Da Agência Sebrae
Cuiabá – As exportações brasileiras de couro devem saltar de US$ 1,8 bilhão, registrados no ano passado, para cerca de US$ 6 bilhões nos próximos oito anos. A estimativa é do professor de Políticas Públicas da Universidade de Brasília (UnB) Ricardo Caldas, um dos palestrantes do Seminário Regional do Couro – Tendências, Design, Mercado e Negócios, aberto na quinta-feira (04) no Centro de Eventos do Pantanal, em Cuiabá.
Segundo ele, a estimativa é baseada na taxa média anual de crescimento do setor no País, em torno de 20% ao ano. "O Brasil saltou de US$ 800 milhões exportados em 2001 para US$ 1,8 bilhão no ano passado. A estimativa para este é ano é chegar aos US$ 2,2 bilhões e US$ 2,8 bilhões no ano que vem", afirmou.
O País ocupa a segunda posição mundial em valores exportados, perdendo apenas para a China, cujos valores atingiram, no ano passado, a cifra de US$ 3,7 bilhões.
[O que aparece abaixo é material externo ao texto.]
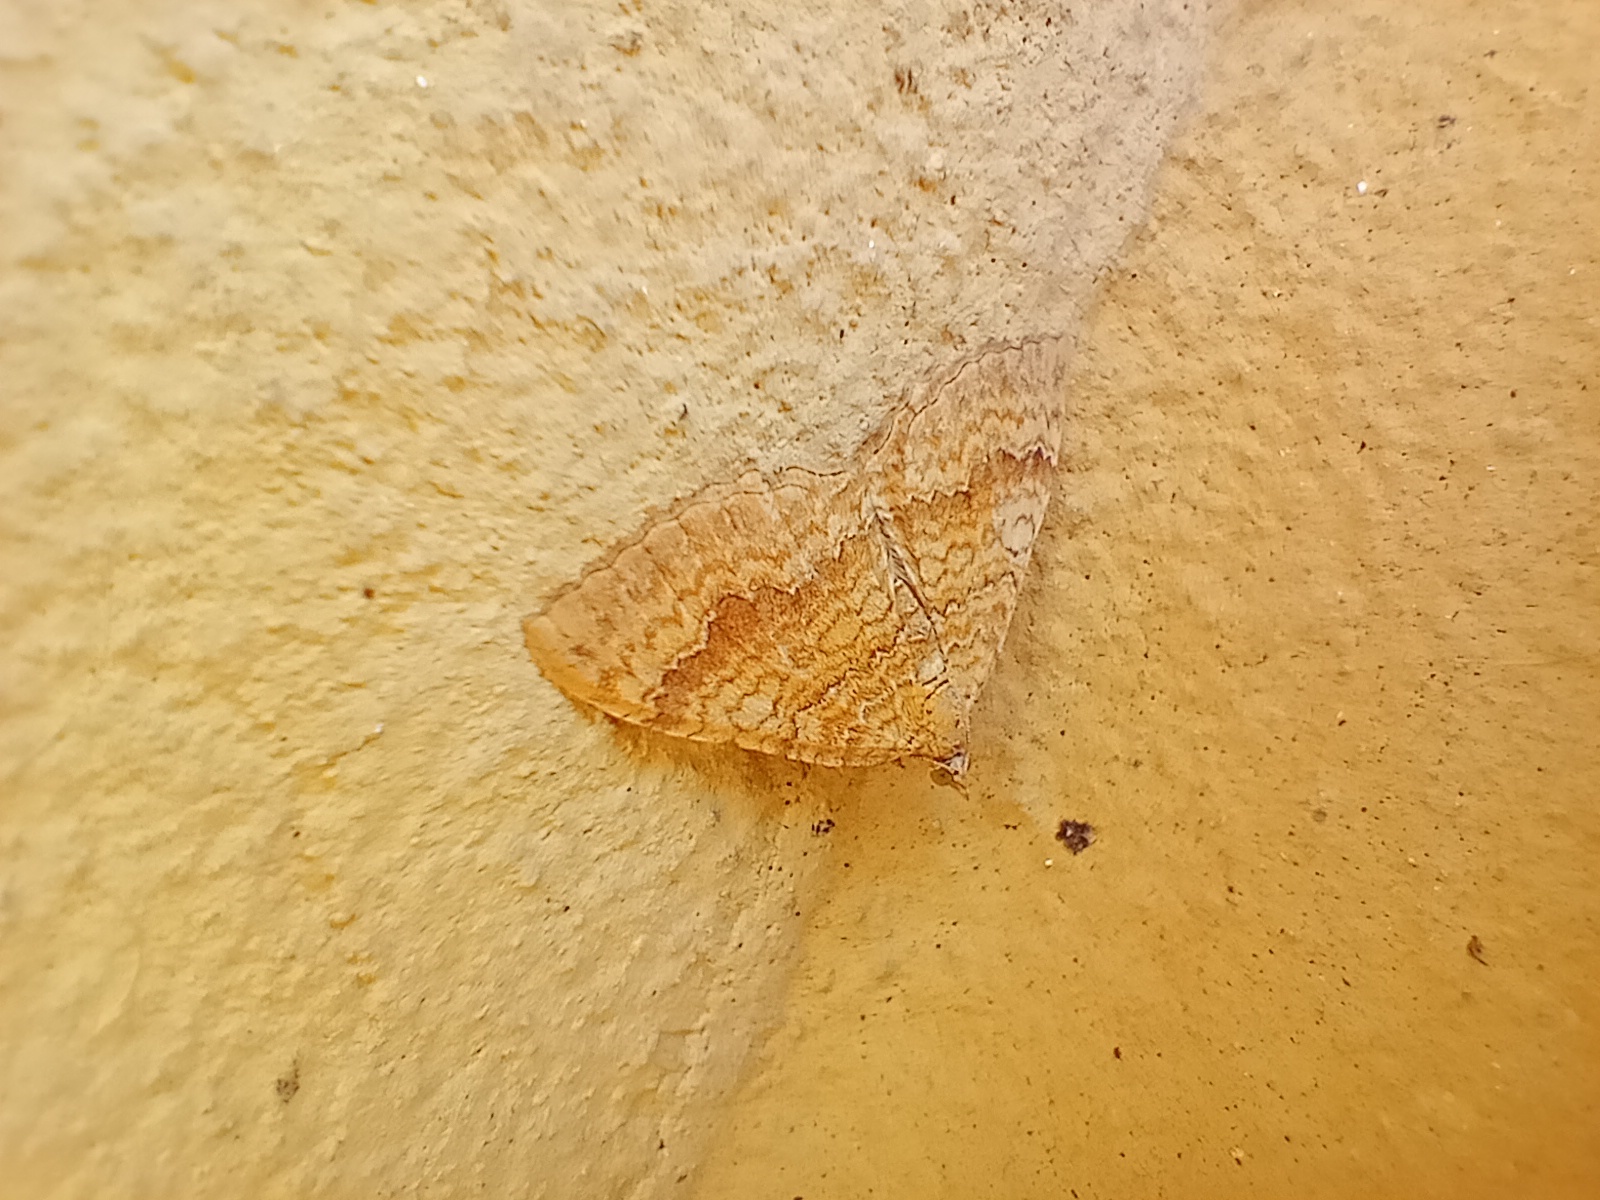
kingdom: Animalia
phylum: Arthropoda
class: Insecta
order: Lepidoptera
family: Geometridae
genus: Camptogramma
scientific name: Camptogramma bilineata
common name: Yellow shell
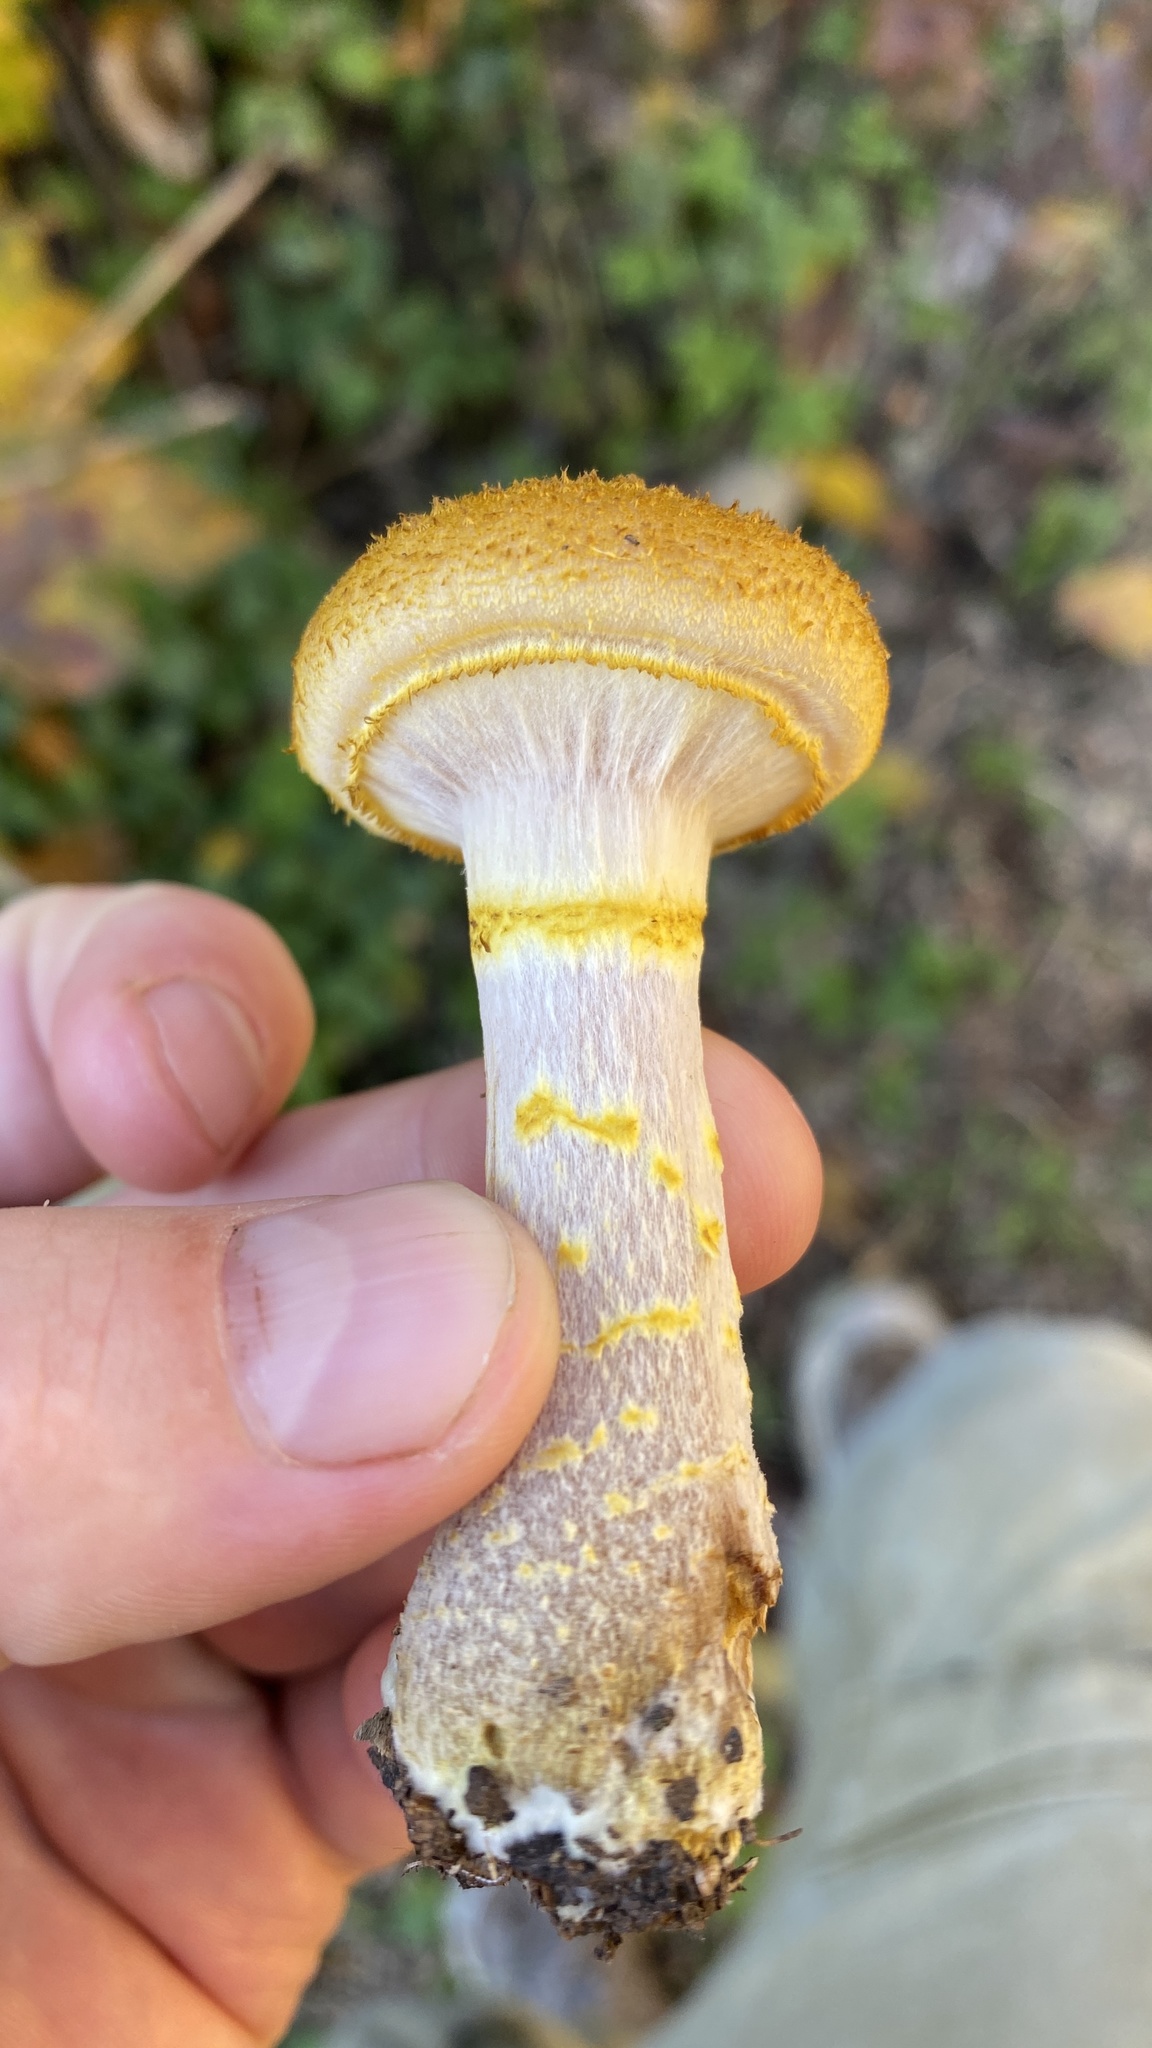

No entanto, de acordo com Ricardo Caldas, há uma tendência de estabilização das exportações chinesas, com a previsão, para 2015, de ambos os países se equipararem. Isto é, exportarem cerca de US$ 6 bilhões.
Em termos quantitativos, a China mantém a liderança na produção de couro – com uma produção de 55 milhões de peças anuais ou 16% do mercado mundial, ficando o Brasil em segundo lugar, com 44 milhões de peças ou 13%. Em 2015, a tendência é a China manter o primeiro lugar com 25% (80 milhões de peças) e o Brasil atingir a marca de 70 milhões de peças e 20% do mercado mundial.
Mato Grosso
Embora possua o maior rebanho bovino do País, com mais de 26 milhões de cabeças, Mato Grosso ainda ocupa a oitava posição no ranking nacional dos exportadores, ficando atrás de São Paulo, Rio Grande do Sul, Mato Grosso do Sul, Paraná, Ceará, Bahia e Goiás. Em 2006, o Estado exportou quase 1,7 milhão de peças, num total de US$ 72,96 milhões.
Apesar de ocupar a oitava posição, Mato Grosso vem registrando um constante crescimento do setor. Apenas entre 2005 e 2006, a quantidade exportada cresceu 88,16%, passando de 866 mil peças para 1,7 milhão de peças, enquanto os valores aumentaram 144,25%. Isto é, saltaram de US$ 29,87 milhões para 72,96 milhões.
Segundo o presidente do Sindicato das Indústrias de Curtume de Mato Grosso (Sincurt), Marcelo Paes de Barros, o crescimento é ainda maior quando a comparação é, por exemplo, em relação a quatro anos atrás. "Em 2003, a produção estadual era entre 15 mil e 16 mil peças, enquanto hoje estamos produzindo 34 mil peças por dia, bem acima do dobro."
O Seminário Regional do Couro é promovido pelo Sebrae em Mato Grosso, com apoio do Governo do Estado, Fundação de Amparo à Pesquisa do Estado de Mato Grosso (Fapemat), Secretaria de Indústria, Comércio, Minas e Energia de Mato Grosso (Sicme), Ministério da Agricultura, Pecuária e Abastecimento e Escola Agrotécnica Federal de Cáceres. O evento prossegue até este sábado (06).